I agree that the bus will need some logic to handle this and I also
think Stephen is right that there are going to be some common patterns
for some device classes. However I do think that this is a common
problem for pretty much all buses so we should be factoring out as much
as possible from the buses so they only have to deal with their bit of
things. Most of the stuff that's worrying me is not anything the bus
should have any idea about beyond tunnelling the data to the device.

> > This doesn't work in general. These things aren't really platform
> > specific at all, they're features of the devices that apply to any
> > system using them and while for some use cases (like WiFi and BT power)
> > an external thing that just manually applies power will be enough in
> > other cases we want to know about the device even while it's off and the
> > driver might be able to do extra things at runtime if it knows about for
> > example having some control over signals to the device.

> No, the device isn't platform specific, but the logic needed to turn
> on/off is platform specific, otherwise the device would "just work"
> properly as the bus is self-discoverable.

> Much like rfkill is, as you point out. Those are all platform specific.

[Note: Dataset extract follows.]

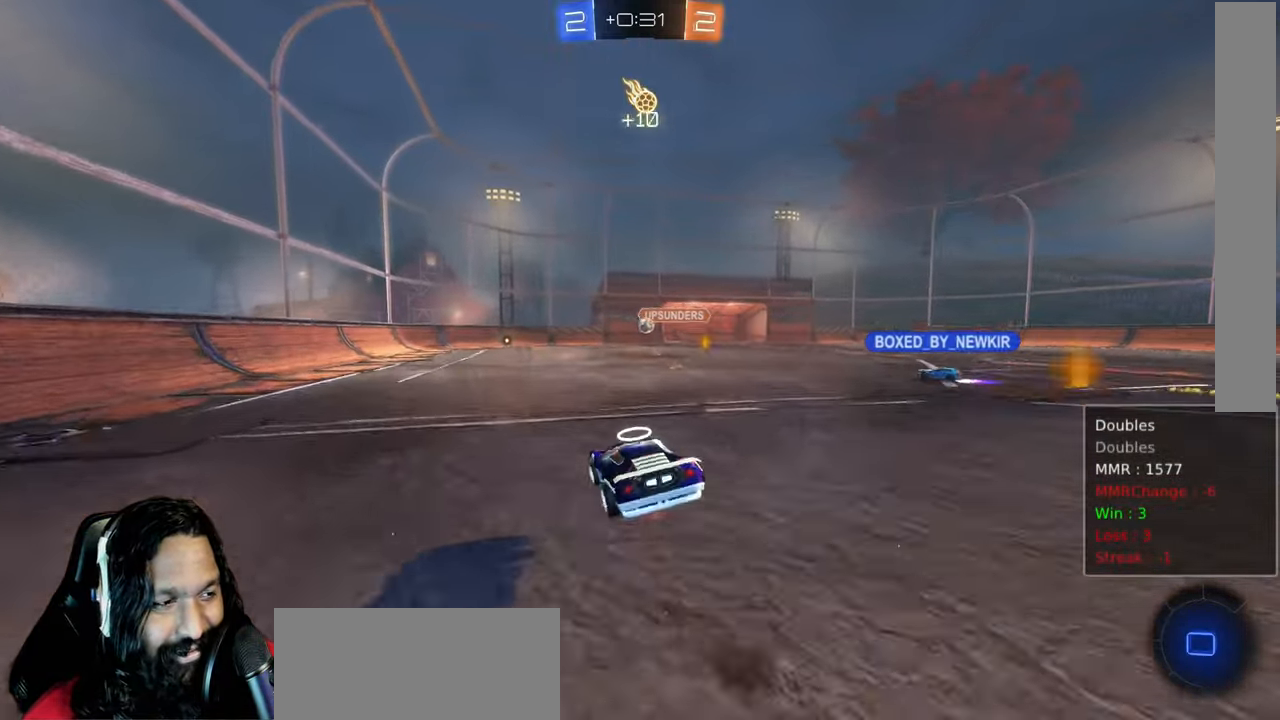
{"dt_ms": 500, "buttons": ["CROSS", "R2"], "left_stick": "center", "right_stick": "center"}
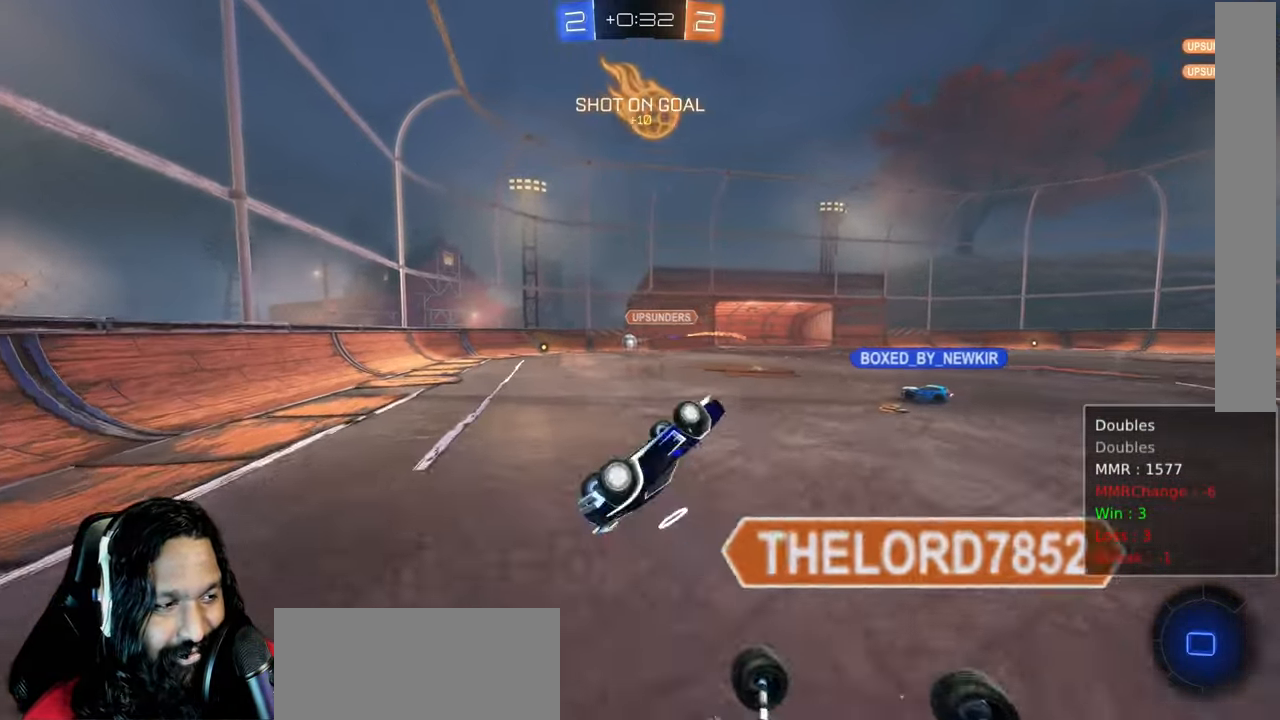
{"dt_ms": 500, "buttons": ["R2"], "left_stick": "center", "right_stick": "center", "events": [[83, "CROSS", "up"]]}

This is not just about power control - that's one of the simpler
applications but you're talking about essentially anything that might be
handled by platform data (or by the configuration SEPROMs on a
freestanding device for that matter, why would you put down an extra
part to configure the device when you can just load things from the AP).

> > For example in the Slimbus case we're normally talking about audio
> > CODECs. In order to preserve the userspace API the device has to appear
> > to be present at all times, the driver will remember the settings the
> > user is making to be applied when it actually powers up and indeed the
> > powering up should be kicked off as a result of userspac acting on the
> > apparently present device.

> That's some horrible hardware, who thought of that?

It's actually pretty nice hardware in many regards; the bus is a bit
underspecified for maximum bandwidth in modern systems but it gives you
standardised multi-drop data streaming over two wires muxed with control
which helps with the pin counts and with simplifying the system hardware
design.

The disappearing from the bus thing is because you're aiming to hit low
power idle (but still functioning) states consuming very small numbers
of microamps, even having a clock running is measurable.

> > > Perhaps a semi-generic "platform" driver could be created, that knows
> > > how to handle these settings in the DT, but odds are, that might be
> > > difficult to make generic enough to cover a wide range of boards, but
> > > without specifics, it's hard to tell.

> > There's things like the rfkill stuff already, and the reset controller
> > on the way, but again this only covers a fairly small subset of the
> > issues.

> "small subset"? How common is this type of thing?

Well, for Slimbus it's absolutely the norm, I've never seen a Slimbus
device that didn't have a need for platform data. The small subset
there is of the problems rather than the devices - you'll cover a large
set of devices with a common helper like rfkill but trying to handle
everything with that pattern doesn't seem like it'll work.